Start of Block

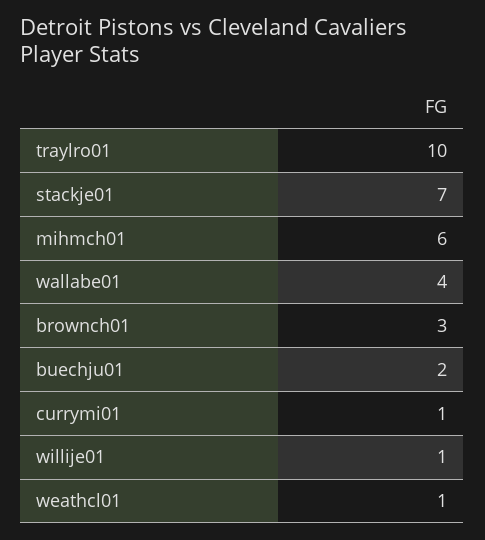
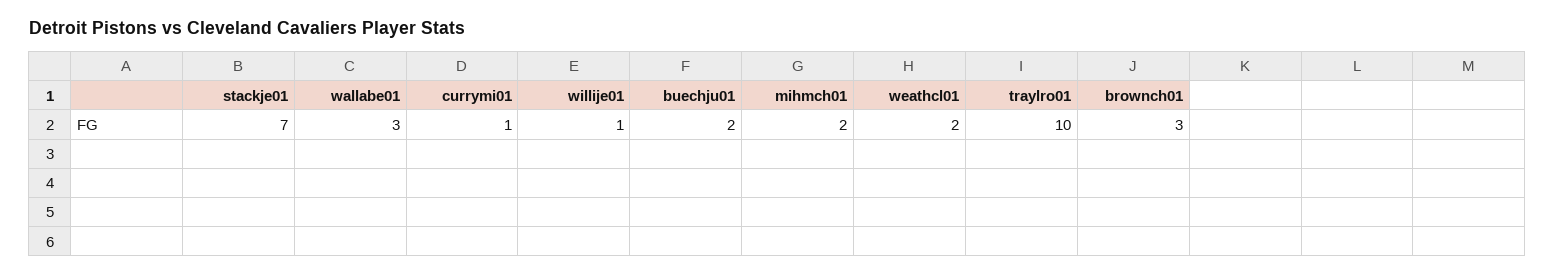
mihmch01: 6 -> 2
wallabe01: 4 -> 3
weathcl01: 1 -> 2

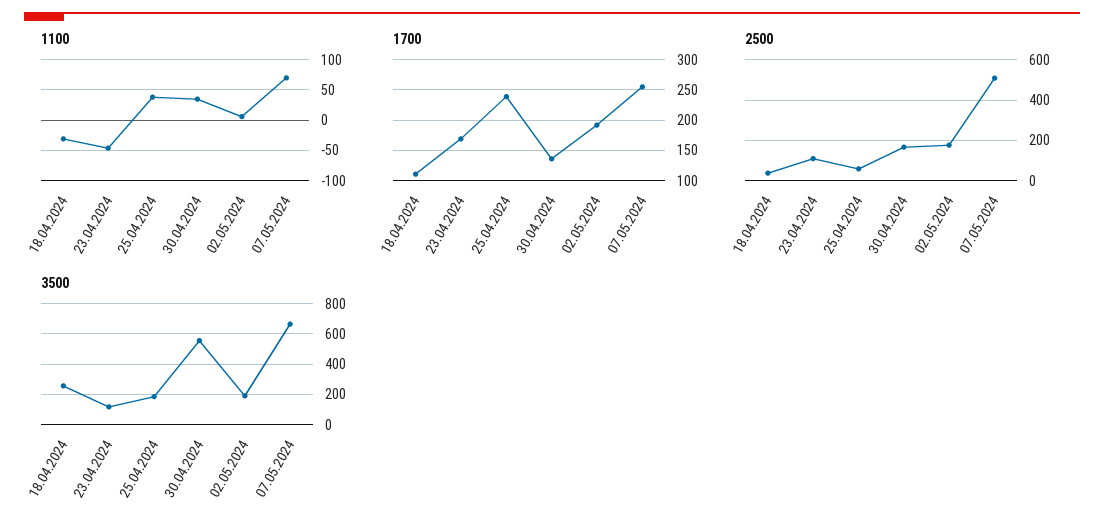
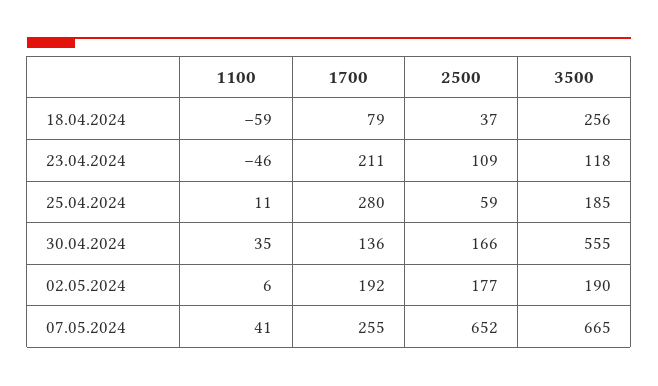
1100, 18.04.2024: -30 -> -59
1100, 25.04.2024: 40 -> 11
1100, 07.05.2024: 70 -> 41
1700, 18.04.2024: 110 -> 79
1700, 23.04.2024: 170 -> 211
1700, 25.04.2024: 240 -> 280
2500, 07.05.2024: 500 -> 652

End of Block

## Exercise:
Every line above should be duplicated exactly; the pictures are to be left out.

## Answer space:
mihmch01: 6 -> 2
wallabe01: 4 -> 3
weathcl01: 1 -> 2

1100, 18.04.2024: -30 -> -59
1100, 25.04.2024: 40 -> 11
1100, 07.05.2024: 70 -> 41
1700, 18.04.2024: 110 -> 79
1700, 23.04.2024: 170 -> 211
1700, 25.04.2024: 240 -> 280
2500, 07.05.2024: 500 -> 652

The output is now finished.